Step 3: Monitor Progress
A foreground run shows live parallel progress in the terminal. For a detached run (or to check in on a batch from another terminal), use session status or the web UI. Note that --session sets a human-readable name for the batch, but session status, session info, session resume, and pyspark convert --resume all expect the actual session ID, not that name: run 3xcode session list to look it up.
session status
Snapshot of counts by file status, worker phase, current file, and an ETA (baseline supported for the sonnet model). Works whether the session is running or finished.
session status --watch
Tails live JSONL events from a running worker in real time; Ctrl-C to stop watching without affecting the run. Shows the last 20 events if nothing is currently running.
3xcode ui
Local browser-based dashboard (localhost, single-user) with a Sessions page showing live per-file progress, an event stream, and file browsing for completed output.
session list / list-all
`session list` shows every session in the active workspace with state, file counts, and cost. `session list-all` shows currently-running sessions across every workspace on the machine.
# Look up the session ID for this batch (--session only sets the display name) 3xcode session list # One-time status snapshot: use the ID from the list above 3xcode session status <session-id> # Tail live events (Ctrl-C to stop watching) 3xcode session status <session-id> --watch # Full per-file breakdown: status, cost, duration, error messages 3xcode session info <session-id> # Open the local web UI dashboard 3xcode ui
Step 4: Resume After Interruption
Bulk sessions are resumable by design. If a batch is cancelled, loses network connectivity, or the terminal/process is killed mid-run, already-completed files stay completed: you only reconvert what didn't finish.

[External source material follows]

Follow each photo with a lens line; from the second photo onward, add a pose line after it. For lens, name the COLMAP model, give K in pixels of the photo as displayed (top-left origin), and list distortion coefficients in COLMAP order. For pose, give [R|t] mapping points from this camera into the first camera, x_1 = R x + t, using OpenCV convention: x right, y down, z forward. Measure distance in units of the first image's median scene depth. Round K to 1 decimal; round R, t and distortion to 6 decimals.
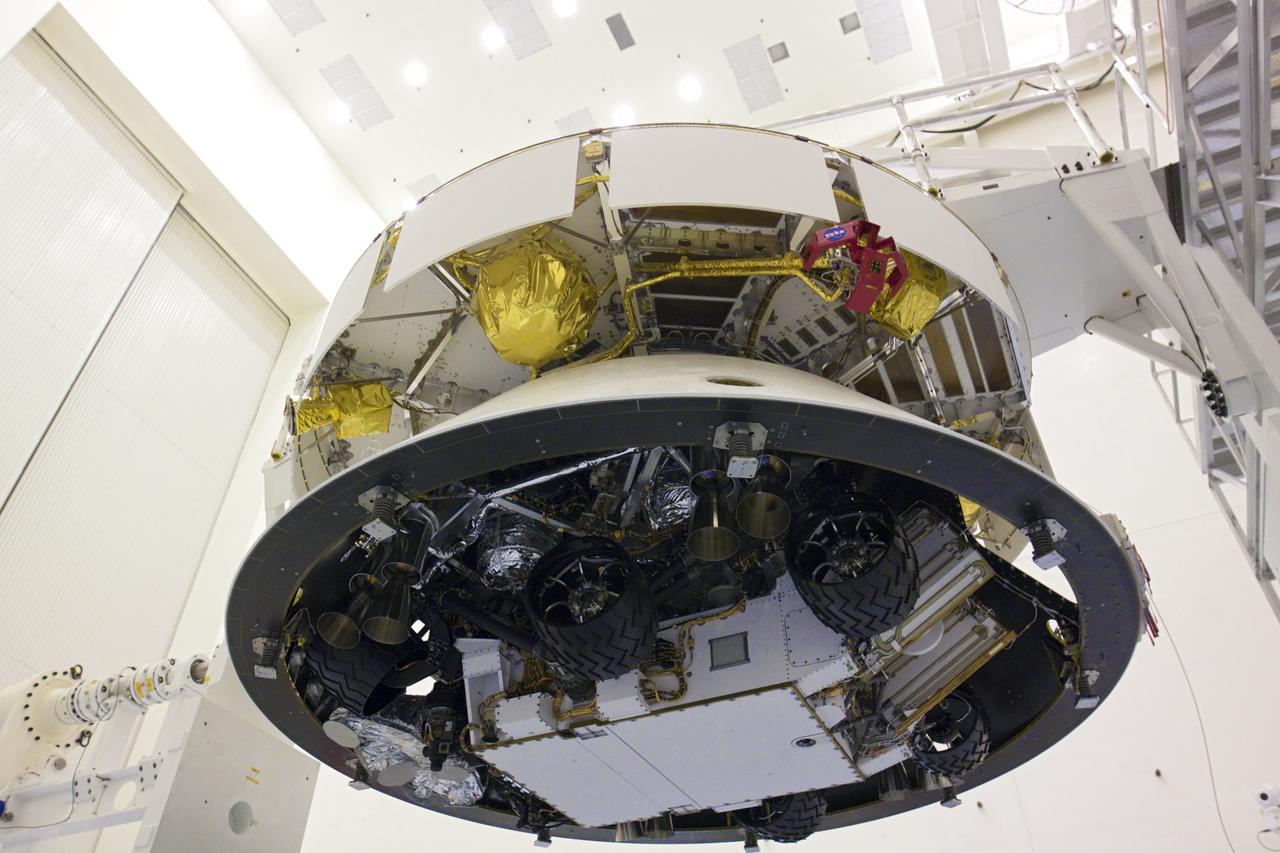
lens RADIAL K [[949.9, 0, 641.7], [0, 949.9, 423.8], [0, 0, 1]] dist [-0.075413, 0.046234]
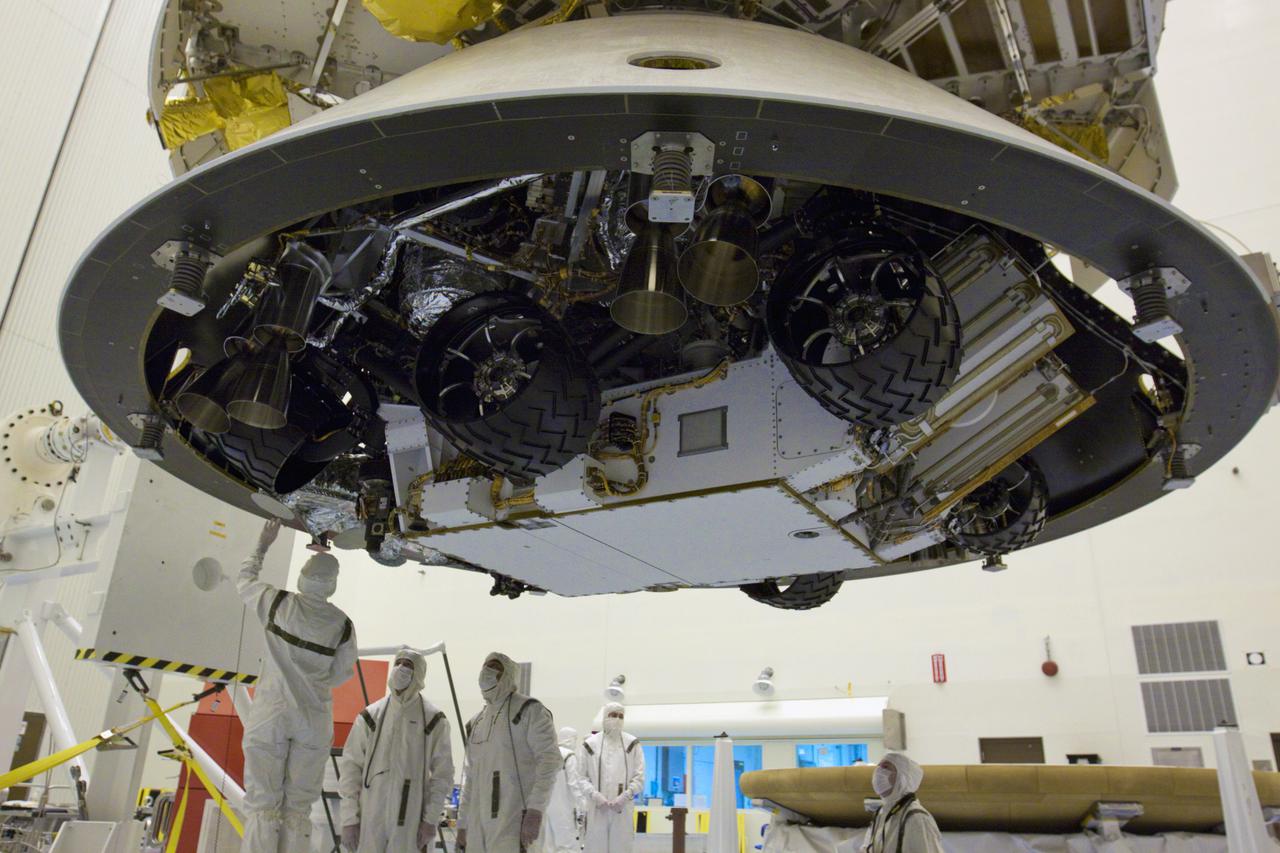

# Look up the session ID first (--session only sets the display name) 3xcode session list # Resume via the session sub-app 3xcode session resume <session-id> # Equivalent: resume via pyspark convert 3xcode pyspark convert --resume <session-id> # Cancel a running batch cleanly (worker exits at the next phase boundary) 3xcode session cancel <session-id>
session cancel writes a flag the worker polls between pipeline phases (not between files), so it exits cleanly rather than being killed mid-phase: already-completed files remain completed, the file that was in progress at cancel time is marked interrupted, and the session state becomes cancelled until you resume it. Session lookups for status, cancel, delete, and rename search across all registered workspaces, not just the active one, so you can manage a batch from anywhere.
Best Practices
Let workers auto-detect
Leave -w/--workers at its default (0) unless you have a reason to override it. It sizes parallelism from your machine's CPU count and available RAM via a system resource check.
Name every session
Always pass --session with a descriptive name. It's the handle you'll use for status, resume, and cancel later. An unnamed batch is much harder to find again.
Choose a schedule deliberately
Set --schedule to simple-first (the default) or complex-first to control the order files are attempted in.
Detach for large batches
For large directories, run with --detach so the conversion survives closing your terminal or laptop lid, then check back in with session status --watch.
Your source SQL stays local
The CLI talks to your LLM provider directly for conversion: source code is never sent to the 3XDE backend, which only handles auth, licensing, and usage metadata.
Prune stale workspaces
Run workspace prune periodically if you migrate many one-off directories: it clears registry entries whose folder no longer exists so workspace list stays clean.